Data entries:
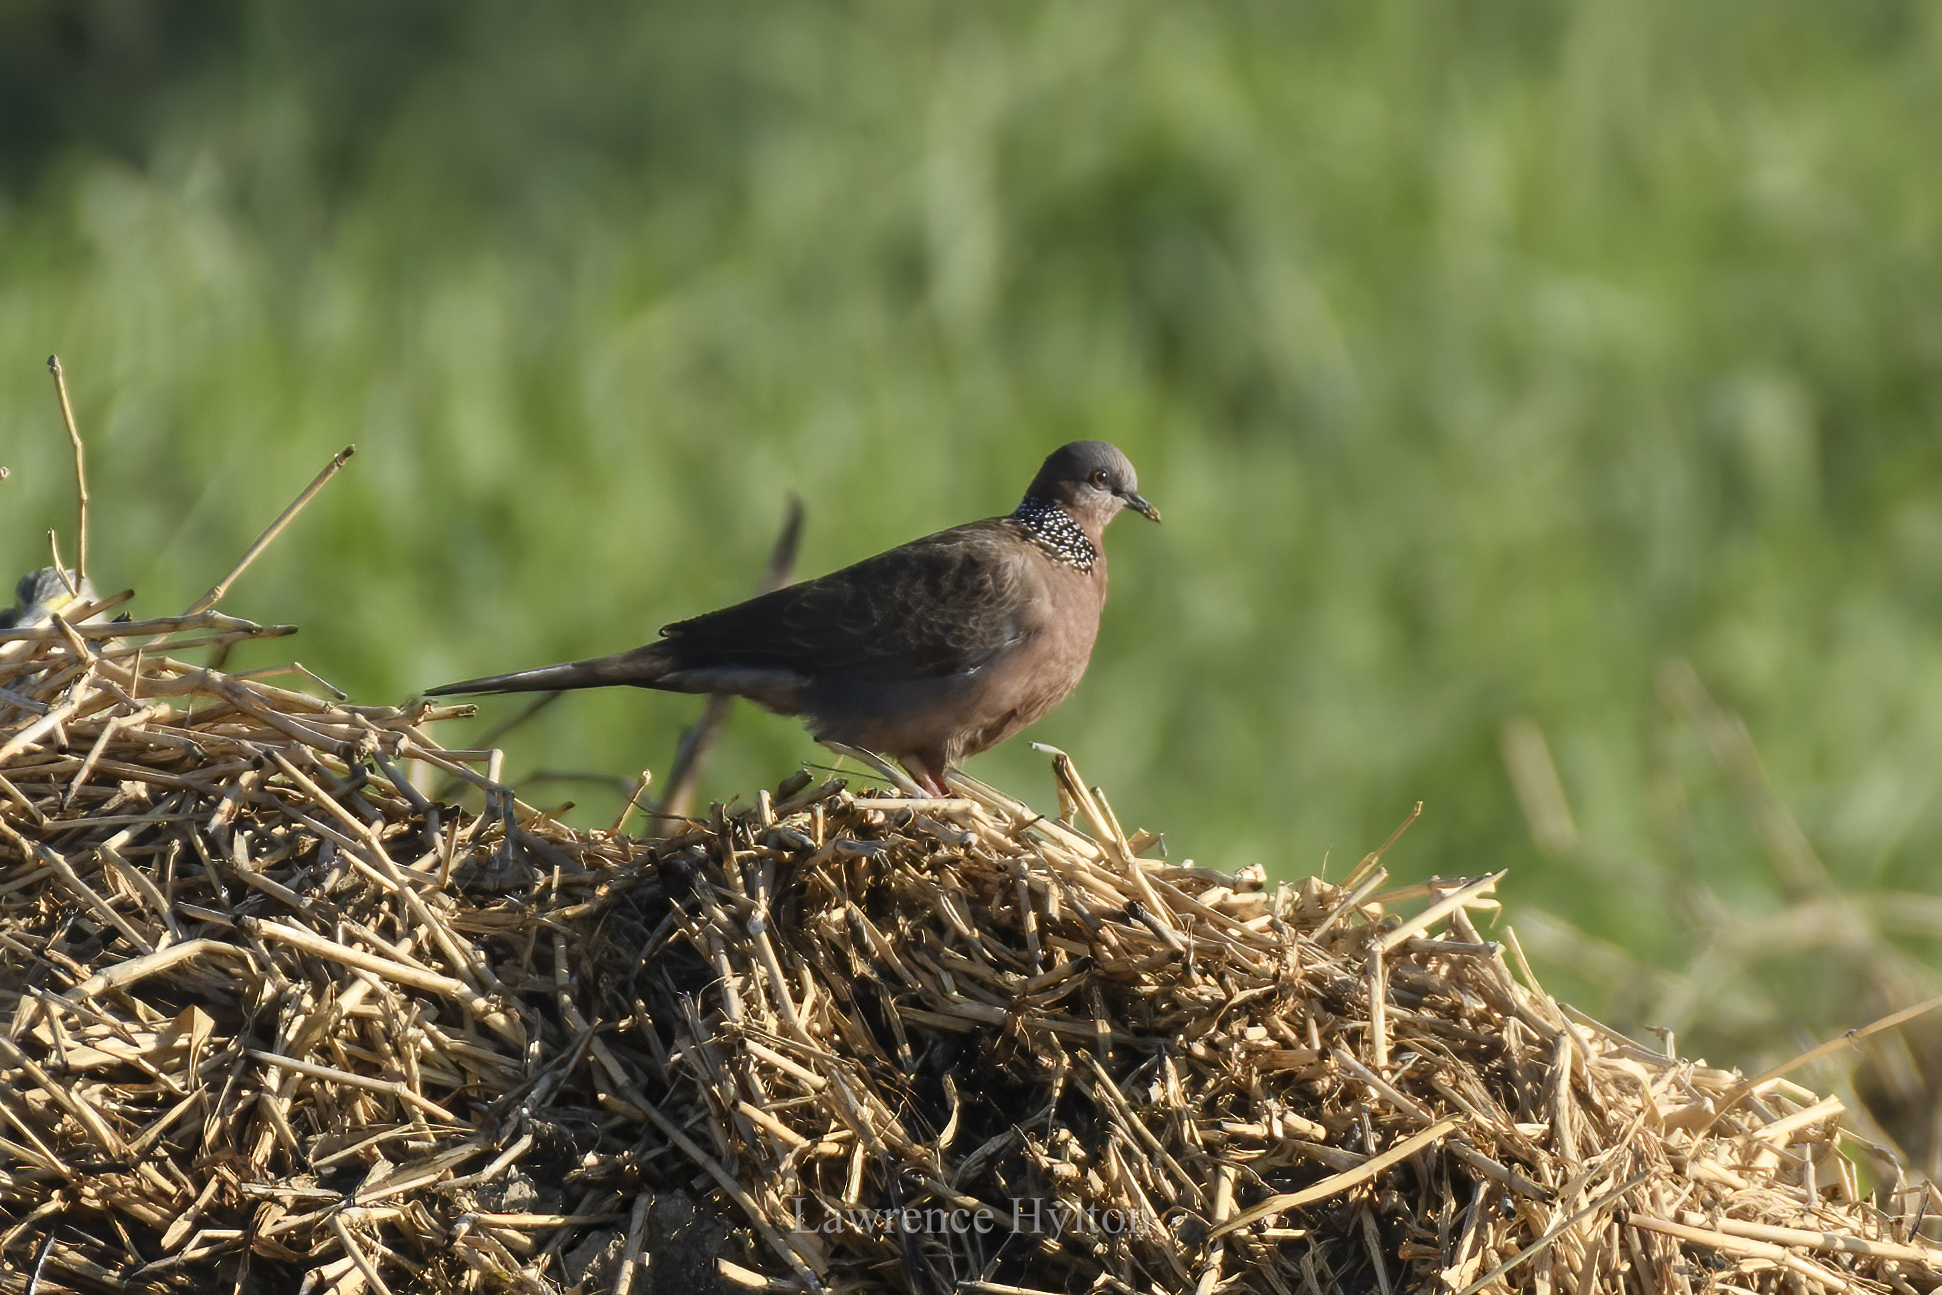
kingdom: Animalia
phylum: Chordata
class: Aves
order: Columbiformes
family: Columbidae
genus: Spilopelia
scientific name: Spilopelia chinensis
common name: Spotted dove
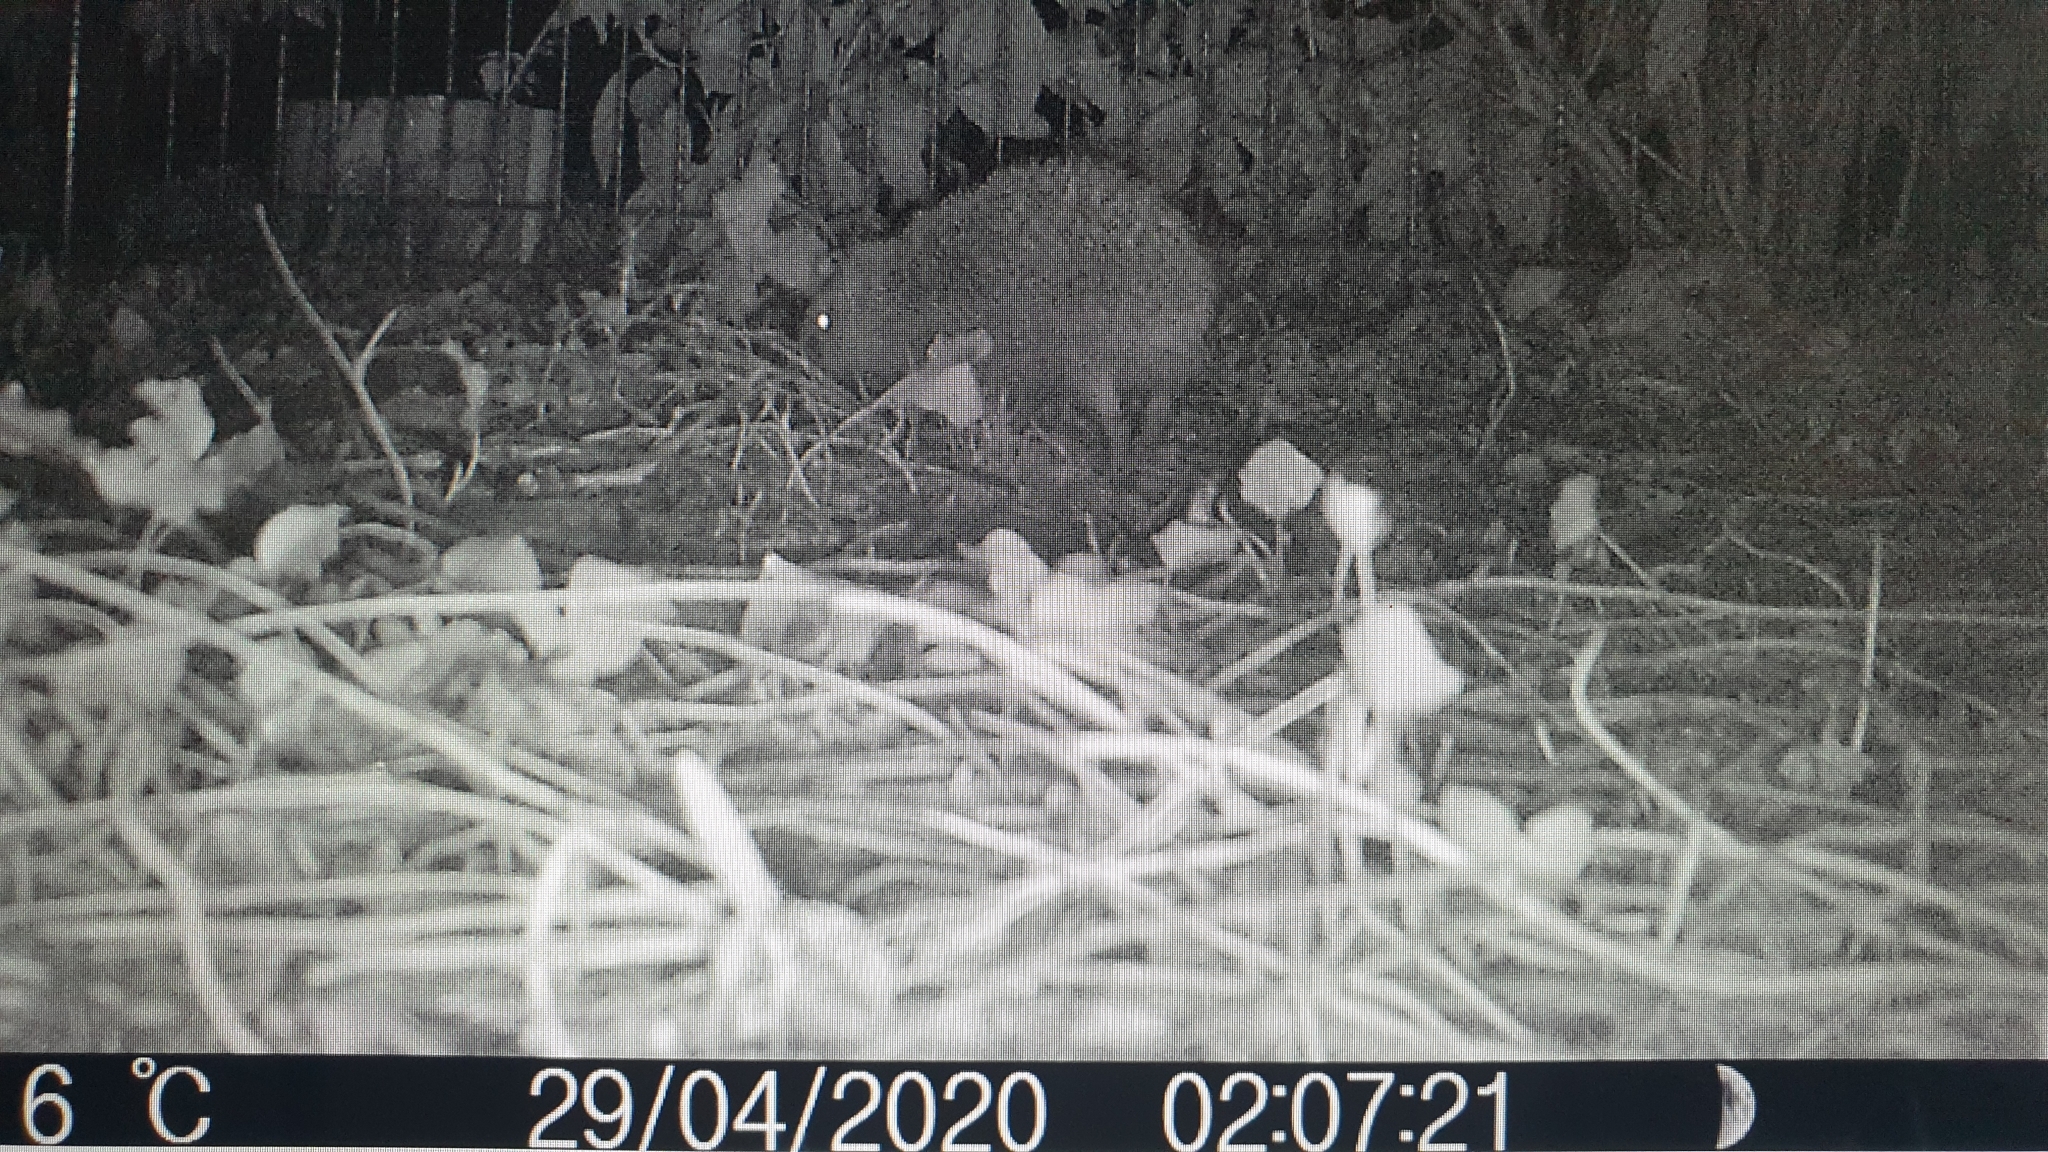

• The problem:
Update the rows so that "common name" reads "vernacular name" everywhere, leaving all other text unchanged. Omit the pictures from your answer.

• Solved exercise:
kingdom: Animalia
phylum: Chordata
class: Aves
order: Columbiformes
family: Columbidae
genus: Spilopelia
scientific name: Spilopelia chinensis
vernacular name: Spotted dove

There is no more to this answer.